» **What the task asks**:
Scan the records for the string "malignant", then copy each line that has it.
--- Data section Enclosed Below ---
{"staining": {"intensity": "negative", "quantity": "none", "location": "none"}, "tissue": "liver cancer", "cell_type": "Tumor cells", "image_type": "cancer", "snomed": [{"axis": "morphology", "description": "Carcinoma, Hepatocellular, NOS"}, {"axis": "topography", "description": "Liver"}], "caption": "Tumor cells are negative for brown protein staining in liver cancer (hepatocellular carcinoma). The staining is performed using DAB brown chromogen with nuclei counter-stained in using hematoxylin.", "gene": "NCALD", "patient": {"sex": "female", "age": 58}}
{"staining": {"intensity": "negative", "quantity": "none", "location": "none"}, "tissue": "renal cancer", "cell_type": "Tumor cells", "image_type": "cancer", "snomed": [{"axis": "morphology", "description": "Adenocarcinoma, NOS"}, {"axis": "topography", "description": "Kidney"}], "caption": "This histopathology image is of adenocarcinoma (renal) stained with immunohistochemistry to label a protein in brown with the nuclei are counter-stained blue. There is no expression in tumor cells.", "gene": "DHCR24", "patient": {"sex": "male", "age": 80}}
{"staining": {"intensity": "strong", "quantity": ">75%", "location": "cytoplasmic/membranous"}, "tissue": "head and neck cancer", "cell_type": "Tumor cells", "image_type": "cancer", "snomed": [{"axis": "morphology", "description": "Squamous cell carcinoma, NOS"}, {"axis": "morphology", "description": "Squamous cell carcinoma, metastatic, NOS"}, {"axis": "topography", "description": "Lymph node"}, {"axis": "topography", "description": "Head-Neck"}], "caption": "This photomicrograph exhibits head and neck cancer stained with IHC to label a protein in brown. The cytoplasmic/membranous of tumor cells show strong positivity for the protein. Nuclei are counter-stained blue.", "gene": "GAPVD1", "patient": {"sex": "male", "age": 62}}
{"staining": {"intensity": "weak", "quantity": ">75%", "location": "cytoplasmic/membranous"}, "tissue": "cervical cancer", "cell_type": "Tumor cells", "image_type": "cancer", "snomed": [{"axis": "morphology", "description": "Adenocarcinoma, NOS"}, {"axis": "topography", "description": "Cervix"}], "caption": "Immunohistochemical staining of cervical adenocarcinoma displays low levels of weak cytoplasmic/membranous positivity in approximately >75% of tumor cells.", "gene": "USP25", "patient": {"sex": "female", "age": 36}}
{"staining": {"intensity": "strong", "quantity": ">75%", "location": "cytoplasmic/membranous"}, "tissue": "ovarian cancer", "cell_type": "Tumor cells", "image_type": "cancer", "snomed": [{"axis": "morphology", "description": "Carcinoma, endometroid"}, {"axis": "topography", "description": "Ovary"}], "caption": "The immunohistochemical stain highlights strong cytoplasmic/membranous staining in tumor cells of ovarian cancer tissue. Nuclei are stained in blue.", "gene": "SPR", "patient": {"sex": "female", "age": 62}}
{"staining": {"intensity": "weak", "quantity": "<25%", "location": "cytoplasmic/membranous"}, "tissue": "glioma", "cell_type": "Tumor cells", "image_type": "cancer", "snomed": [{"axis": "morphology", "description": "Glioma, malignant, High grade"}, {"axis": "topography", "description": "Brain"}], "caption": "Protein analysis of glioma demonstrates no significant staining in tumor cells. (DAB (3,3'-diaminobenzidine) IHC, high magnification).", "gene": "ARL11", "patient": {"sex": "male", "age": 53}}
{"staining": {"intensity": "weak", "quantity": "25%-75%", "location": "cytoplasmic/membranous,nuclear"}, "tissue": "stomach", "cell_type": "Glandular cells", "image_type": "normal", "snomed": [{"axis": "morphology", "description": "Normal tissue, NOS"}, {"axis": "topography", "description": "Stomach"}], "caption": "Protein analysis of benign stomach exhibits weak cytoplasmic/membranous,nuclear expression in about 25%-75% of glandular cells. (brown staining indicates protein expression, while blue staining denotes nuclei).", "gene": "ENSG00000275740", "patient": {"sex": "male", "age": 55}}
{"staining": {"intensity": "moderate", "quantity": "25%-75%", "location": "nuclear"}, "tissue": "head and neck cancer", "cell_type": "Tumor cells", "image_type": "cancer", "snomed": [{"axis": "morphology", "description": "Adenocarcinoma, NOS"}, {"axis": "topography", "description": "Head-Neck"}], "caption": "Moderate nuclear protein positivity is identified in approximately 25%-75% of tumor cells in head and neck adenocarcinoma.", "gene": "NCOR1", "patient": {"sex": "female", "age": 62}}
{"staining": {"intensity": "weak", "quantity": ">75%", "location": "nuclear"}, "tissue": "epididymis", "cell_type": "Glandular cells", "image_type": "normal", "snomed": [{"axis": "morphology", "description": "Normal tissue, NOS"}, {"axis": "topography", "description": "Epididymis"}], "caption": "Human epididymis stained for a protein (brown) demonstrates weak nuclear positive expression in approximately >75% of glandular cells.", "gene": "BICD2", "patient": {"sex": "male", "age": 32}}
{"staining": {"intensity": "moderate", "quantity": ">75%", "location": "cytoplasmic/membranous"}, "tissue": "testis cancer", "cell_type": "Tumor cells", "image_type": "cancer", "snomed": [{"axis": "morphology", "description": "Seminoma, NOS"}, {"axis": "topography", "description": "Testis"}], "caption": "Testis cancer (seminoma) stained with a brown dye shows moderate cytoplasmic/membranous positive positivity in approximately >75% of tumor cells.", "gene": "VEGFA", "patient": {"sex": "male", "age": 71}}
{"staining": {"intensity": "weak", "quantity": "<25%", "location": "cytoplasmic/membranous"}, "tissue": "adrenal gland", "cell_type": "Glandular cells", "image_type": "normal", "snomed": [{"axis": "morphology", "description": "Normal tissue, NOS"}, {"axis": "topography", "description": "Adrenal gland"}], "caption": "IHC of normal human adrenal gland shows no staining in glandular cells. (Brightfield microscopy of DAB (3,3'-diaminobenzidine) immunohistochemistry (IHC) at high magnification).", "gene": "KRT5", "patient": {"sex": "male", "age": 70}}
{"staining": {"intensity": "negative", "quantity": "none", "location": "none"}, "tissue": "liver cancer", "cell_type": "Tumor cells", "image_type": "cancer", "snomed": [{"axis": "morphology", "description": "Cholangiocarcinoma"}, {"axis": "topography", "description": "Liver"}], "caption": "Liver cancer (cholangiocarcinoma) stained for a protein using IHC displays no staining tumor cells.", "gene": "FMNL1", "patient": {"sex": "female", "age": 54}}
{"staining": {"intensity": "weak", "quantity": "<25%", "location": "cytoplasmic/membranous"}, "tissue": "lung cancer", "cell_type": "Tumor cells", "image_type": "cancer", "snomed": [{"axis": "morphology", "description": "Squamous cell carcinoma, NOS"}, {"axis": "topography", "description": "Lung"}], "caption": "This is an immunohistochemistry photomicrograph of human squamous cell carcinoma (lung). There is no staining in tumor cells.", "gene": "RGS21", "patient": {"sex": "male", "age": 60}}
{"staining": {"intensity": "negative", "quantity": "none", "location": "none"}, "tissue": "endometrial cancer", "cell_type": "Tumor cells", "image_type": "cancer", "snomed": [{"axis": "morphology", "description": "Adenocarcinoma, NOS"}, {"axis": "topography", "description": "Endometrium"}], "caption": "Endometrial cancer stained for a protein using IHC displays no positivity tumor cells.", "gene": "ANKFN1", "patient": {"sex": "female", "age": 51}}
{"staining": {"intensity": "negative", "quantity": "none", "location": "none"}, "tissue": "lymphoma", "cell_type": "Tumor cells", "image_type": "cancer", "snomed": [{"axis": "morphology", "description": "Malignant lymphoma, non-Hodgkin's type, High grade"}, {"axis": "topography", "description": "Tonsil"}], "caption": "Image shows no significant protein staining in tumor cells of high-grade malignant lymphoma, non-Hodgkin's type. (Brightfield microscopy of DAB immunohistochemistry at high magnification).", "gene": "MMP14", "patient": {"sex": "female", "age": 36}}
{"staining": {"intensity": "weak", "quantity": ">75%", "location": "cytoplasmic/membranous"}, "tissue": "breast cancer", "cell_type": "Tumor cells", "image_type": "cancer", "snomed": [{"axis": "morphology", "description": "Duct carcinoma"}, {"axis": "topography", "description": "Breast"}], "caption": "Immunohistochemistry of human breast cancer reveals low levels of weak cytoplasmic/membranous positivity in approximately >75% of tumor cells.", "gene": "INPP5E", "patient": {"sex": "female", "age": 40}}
--- End of Enclosed Data section ---
» **Answer below**:
{"staining": {"intensity": "weak", "quantity": "<25%", "location": "cytoplasmic/membranous"}, "tissue": "glioma", "cell_type": "Tumor cells", "image_type": "cancer", "snomed": [{"axis": "morphology", "description": "Glioma, malignant, High grade"}, {"axis": "topography", "description": "Brain"}], "caption": "Protein analysis of glioma demonstrates no significant staining in tumor cells. (DAB (3,3'-diaminobenzidine) IHC, high magnification).", "gene": "ARL11", "patient": {"sex": "male", "age": 53}}
{"staining": {"intensity": "negative", "quantity": "none", "location": "none"}, "tissue": "lymphoma", "cell_type": "Tumor cells", "image_type": "cancer", "snomed": [{"axis": "morphology", "description": "Malignant lymphoma, non-Hodgkin's type, High grade"}, {"axis": "topography", "description": "Tonsil"}], "caption": "Image shows no significant protein staining in tumor cells of high-grade malignant lymphoma, non-Hodgkin's type. (Brightfield microscopy of DAB immunohistochemistry at high magnification).", "gene": "MMP14", "patient": {"sex": "female", "age": 36}}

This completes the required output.